# War Among the Stars - Sci Fi Orchestral Music



## Casey Edwards (Aug 30, 2012)

I decided to revamp an old idea that never quite met its potential. I hope you can dig it.

[flash width=540 height=100 loop=false]http://player.soundcloud.com/player.swf?url=http%3A%2F%2Fapi.soundcloud.com%2Ftracks%2F58175328&secret_url=false&player_type=waveform&theme_color=000000&color=000000&comments_color=000000&color=000000[/flash]


----------



## Dracarys (Aug 30, 2012)

Very dynamic, enjoyed this a lot.

Can you break down libraries used for each orchestral section?

The legatos could use some work at 1:25, and brass sounds great, is that VSL?
Also are you using a limiter/compressor on your master? Levels sound pretty high, in a good way.


Thanks!


----------



## Ganvai (Aug 31, 2012)

Yeah, this track really brings me right back aboard the Enterprise or back to the Deathstar... can't decide where to go 

Good work.


----------



## Tanuj Tiku (Aug 31, 2012)

Good stuff Casey

Enjoyed listening to it! 


Tanuj.


----------



## Casey Edwards (Aug 31, 2012)

Casalena @ Thu Aug 30 said:


> Very dynamic, enjoyed this a lot.
> 
> Can you break down libraries used for each orchestral section?
> 
> ...



Westgate WW's
CineBrass Bundle
HB Gold
The Trumpet (for a few seconds)
TS1
Spitefire Percussion and Harp
Lass

If you have any specific inquiries about the brass let me know. HB GOLD + CB Bundle is a force to be reckoned with. I'm never without when it comes to brass.




Ganvai @ Fri Aug 31 said:


> Yeah, this track really brings me right back aboard the Enterprise or back to the Deathstar... can't decide where to go
> Good work.



Thanks man! Star Wars and Star Trek are obviously huge inspirations on this track.

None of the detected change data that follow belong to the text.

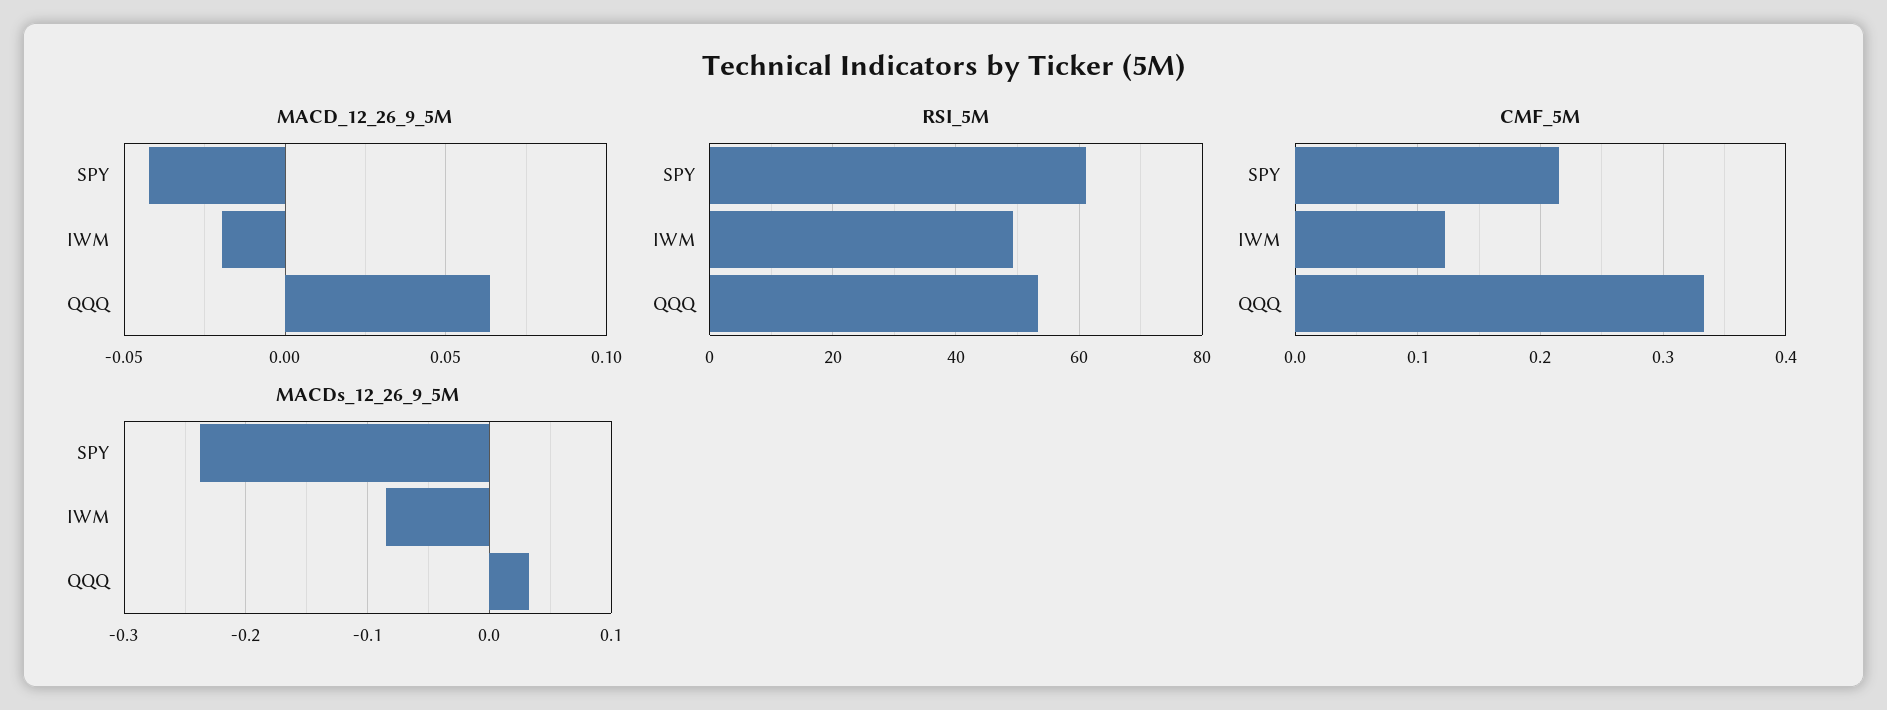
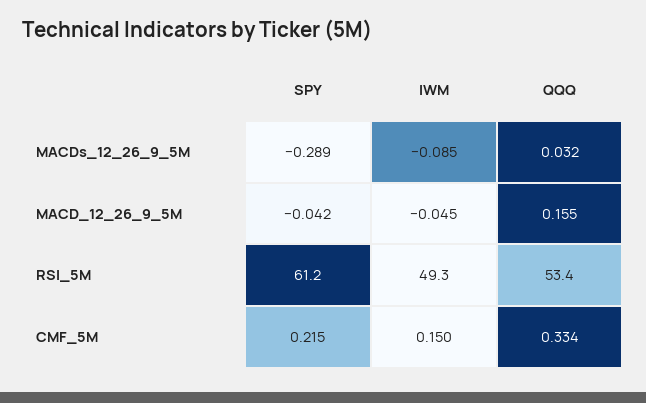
MACD_12_26_9_5M, IWM: -0.02 -> -0.045
MACD_12_26_9_5M, QQQ: 0.065 -> 0.155
CMF_5M, IWM: 0.12 -> 0.15
MACDs_12_26_9_5M, SPY: -0.24 -> -0.289

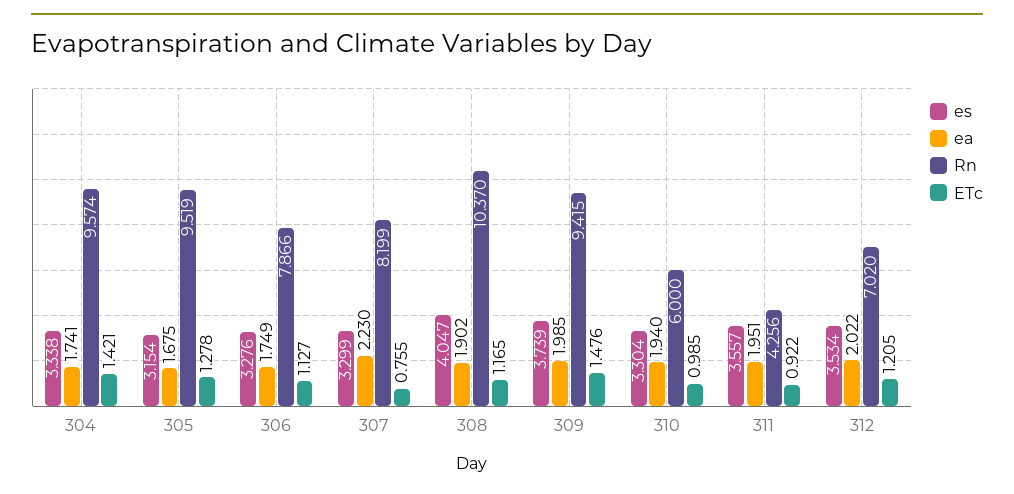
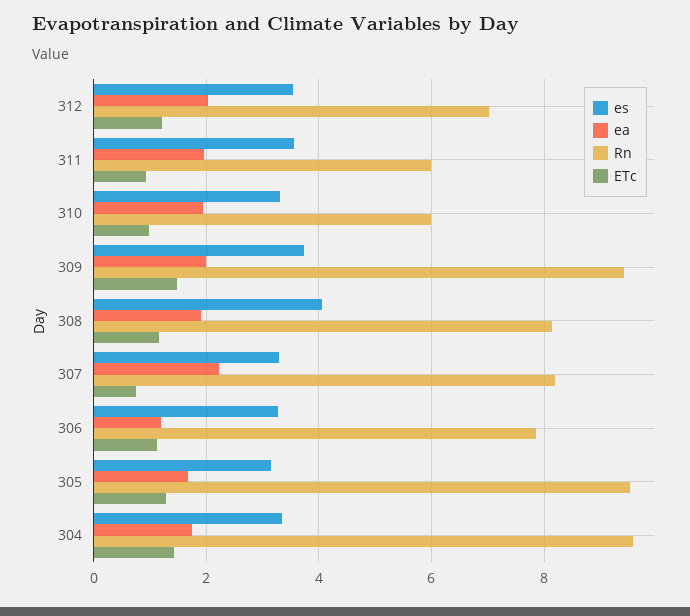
ea, 306: 1.749 -> 1.2
Rn, 308: 10.37 -> 8.2
Rn, 311: 4.256 -> 6

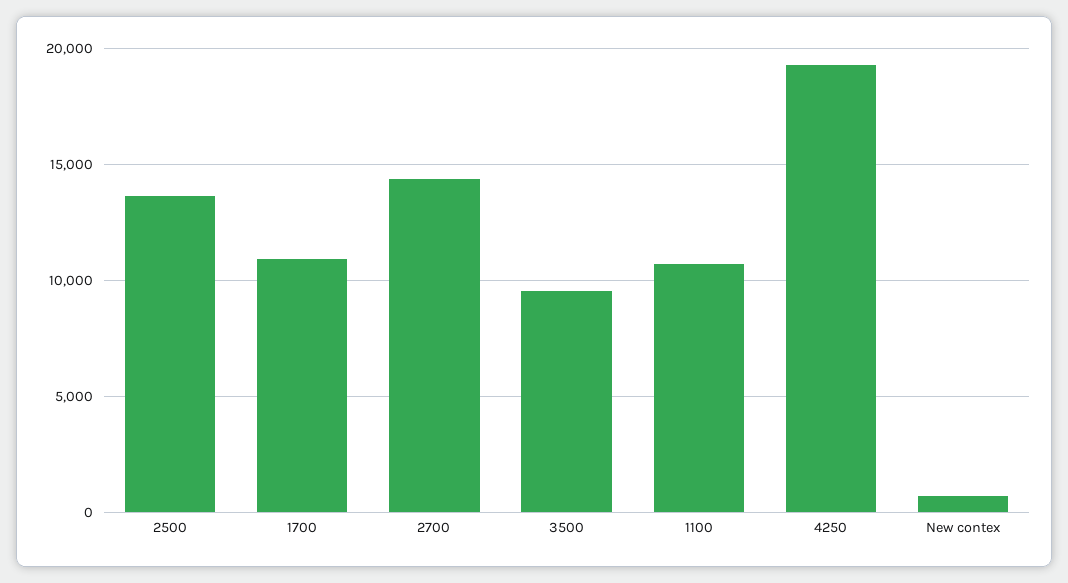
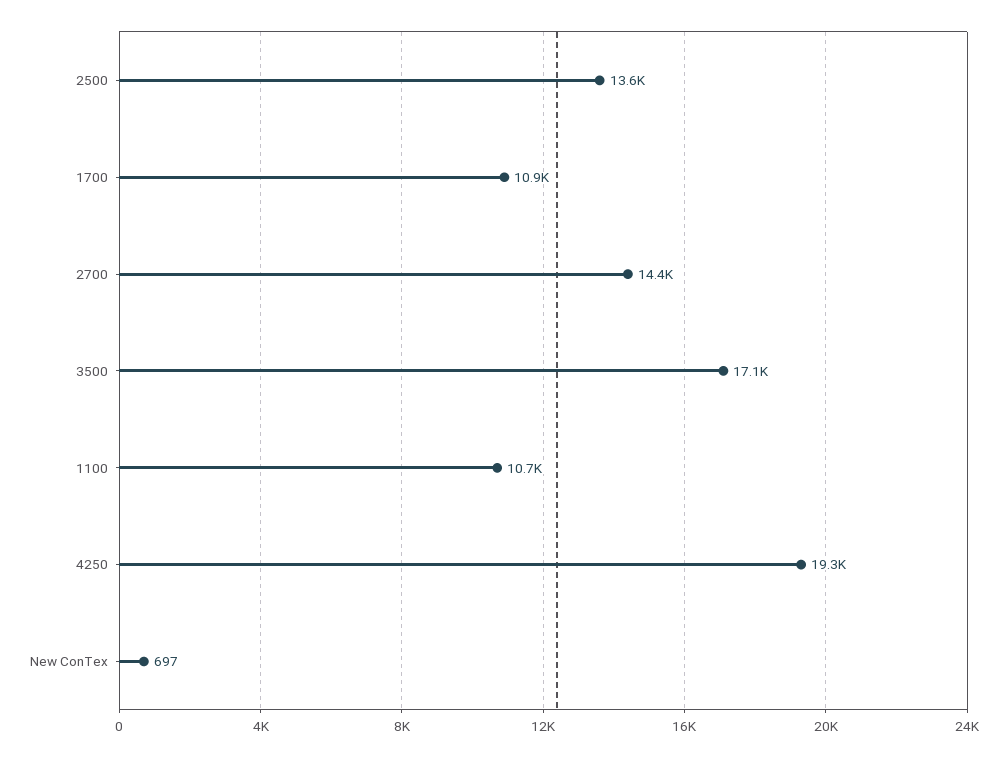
3500: 9500 -> 17100

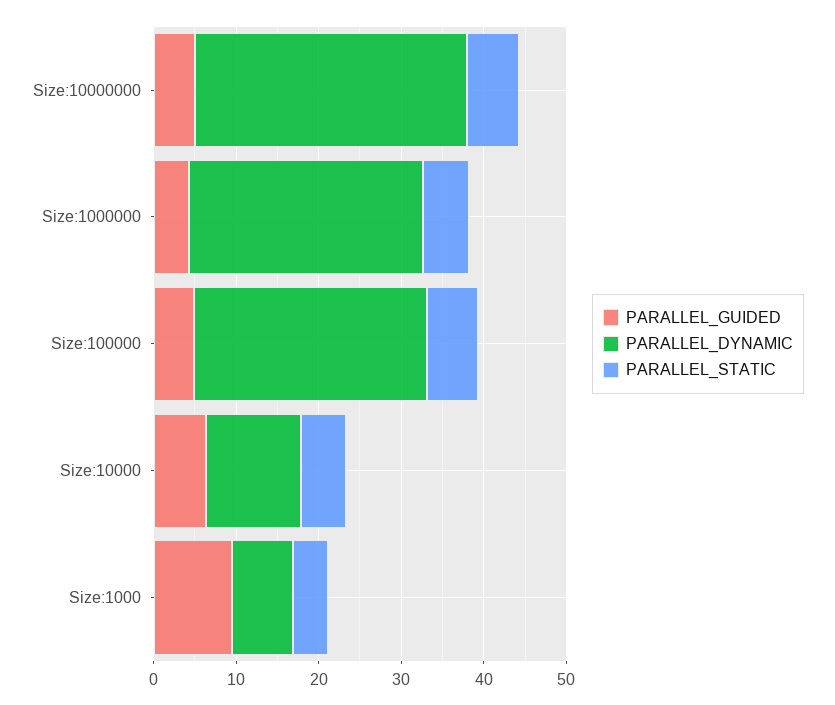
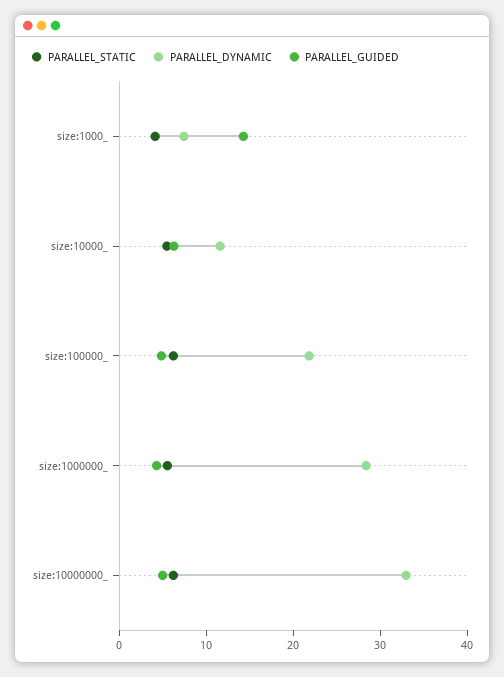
PARALLEL_DYNAMIC, Size:100000: 28 -> 22
PARALLEL_GUIDED, Size:1000: 10 -> 14

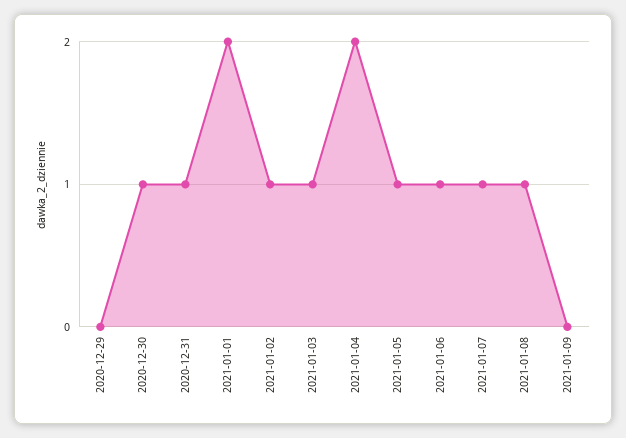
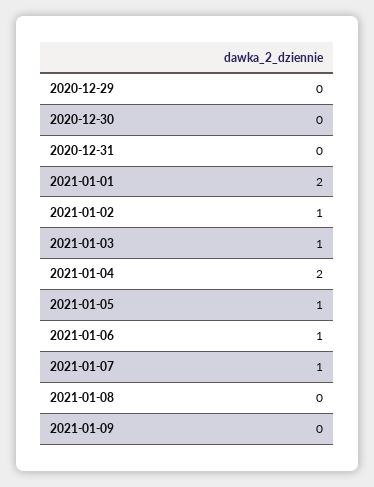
2020-12-30: 1 -> 0
2020-12-31: 1 -> 0
2021-01-08: 1 -> 0

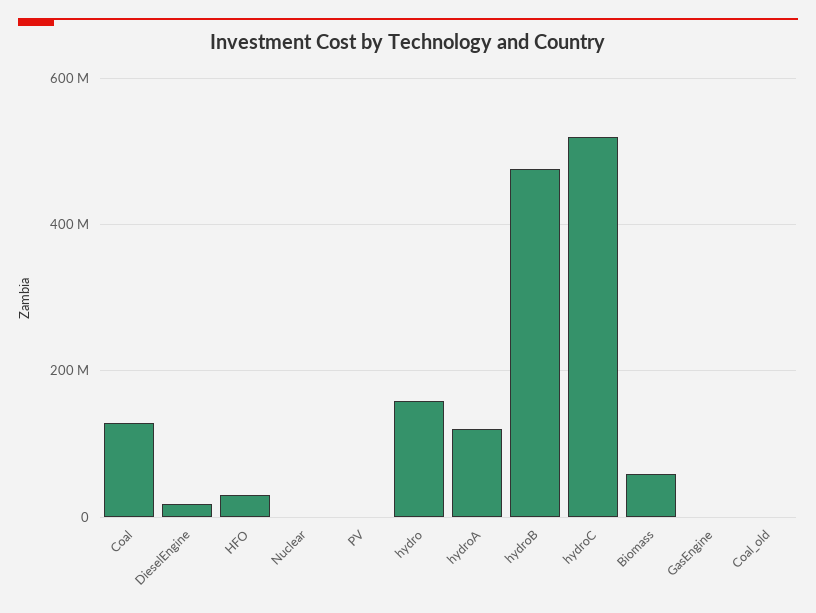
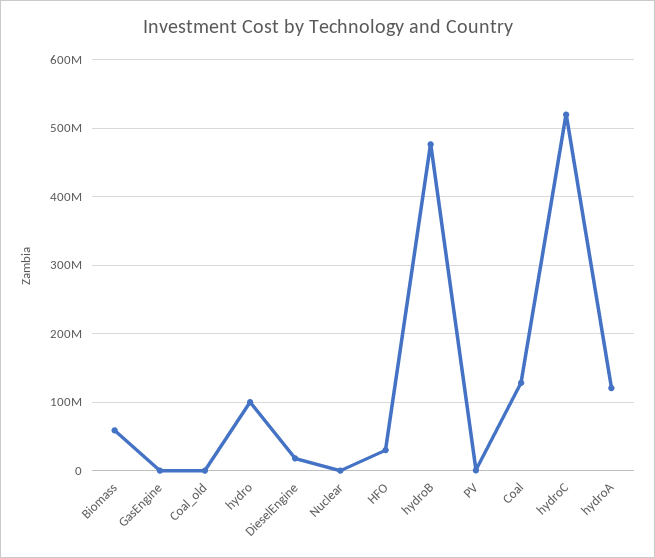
hydro: 160000000 -> 100000000

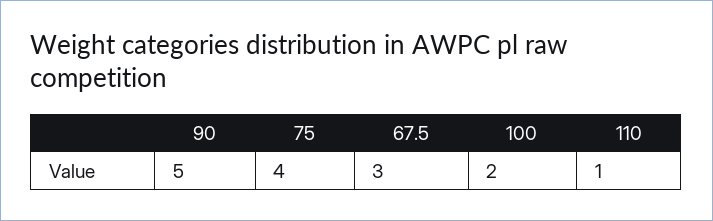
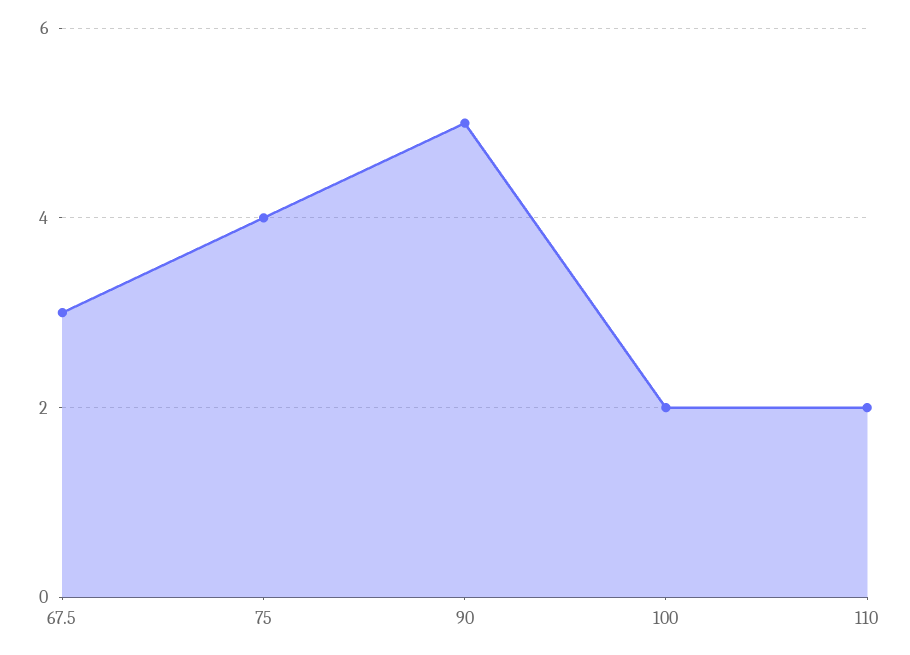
110: 1 -> 2

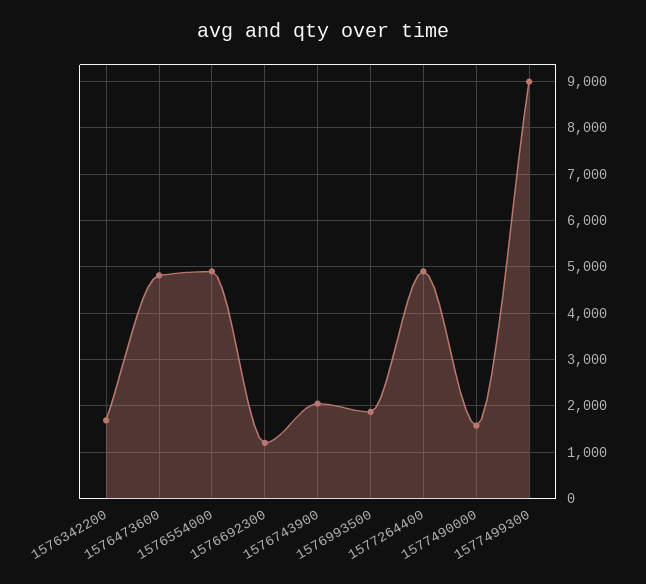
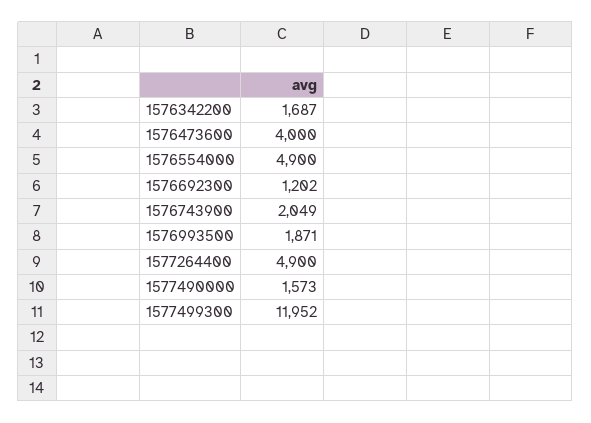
1576473600: 4800 -> 4000
1577499300: 9000 -> 11952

vibrato @ Fri Aug 31 said:


> Good stuff Casey
> Enjoyed listening to it!
> Tanuj.



Thanks, Tanuj!


----------



## AlexanderKostov (Sep 1, 2012)

Really great work man! I enjoyed it alot! Keep up the great work !


----------



## TGV (Sep 1, 2012)

Nice! Lots of drama, great sounding eruptions, and very StarWarsy.


----------



## Lex (Sep 1, 2012)

I liked the part from 0:50 to 2:00 the most.

cheers

alex


----------



## TGV (Sep 1, 2012)

Just a dumb question: are the basses in the "Rite" passage (say around 0:35) a bit boomy? On my headphones they sound fine, but on my monitors the jump out. Do I have to tame them a bit?


----------



## Casey Edwards (Sep 1, 2012)

Thanks for listening guys! :D 

TGV - They sound fine to me on my monitors (I don't ever use headphones when writing or mixing), but that doesn't mean it's a good mix or that there aren't any problems. I can say that I put a High Pass filter on every bus, and usually try to be very conscious of how muddy the lows get. Let me know if you guys hear anything terrible mix-wise. Thanks again.


----------



## Casey Edwards (Sep 4, 2012)

I'm going to give this a self-bump just in case anyone has some more suggestions.


----------



## ryanstrong (Sep 4, 2012)

Beautiful piece! Love it. Comment... right around the 1:33 for some reason, to me, the strings really start to sound synthetic to me. Which surprises me because you mention you use LASS and I almost never think LASS sounds bad, but perhaps because it's a full high section moving quickly? Perhaps something to look at? Am I hearing things wrong?


----------



## zacnelson (Sep 5, 2012)

I think the impact at around 1:30 - 1:50 is very stirring, however I also agree with Rystro that the strings sound bad there. I was also very stirred at 2:20, that was magnificent. My favourite parts are the John Williams brass and woodwind sections nearer the start, it made me nostalgic for the good old days of the 80s adventure soundtracks!


----------



## Casey Edwards (Sep 5, 2012)

Thanks for the critique guys. I'll have to take a look at that string part. The programming seems to be bothering everyone. Leave it to me to make LASS sound bad! haha


----------



## Martin K (Sep 5, 2012)

Great track! Enjoyed it a lot 

Martin


----------



## Casey Edwards (Sep 6, 2012)

Thanks, Martin. I'm glad!


----------



## germancomponist (Sep 6, 2012)

Nice!


----------



## Casey Edwards (Sep 6, 2012)

germancomponist @ Thu Sep 06 said:


> Nice!



Thank you sir. o-[][]-o


----------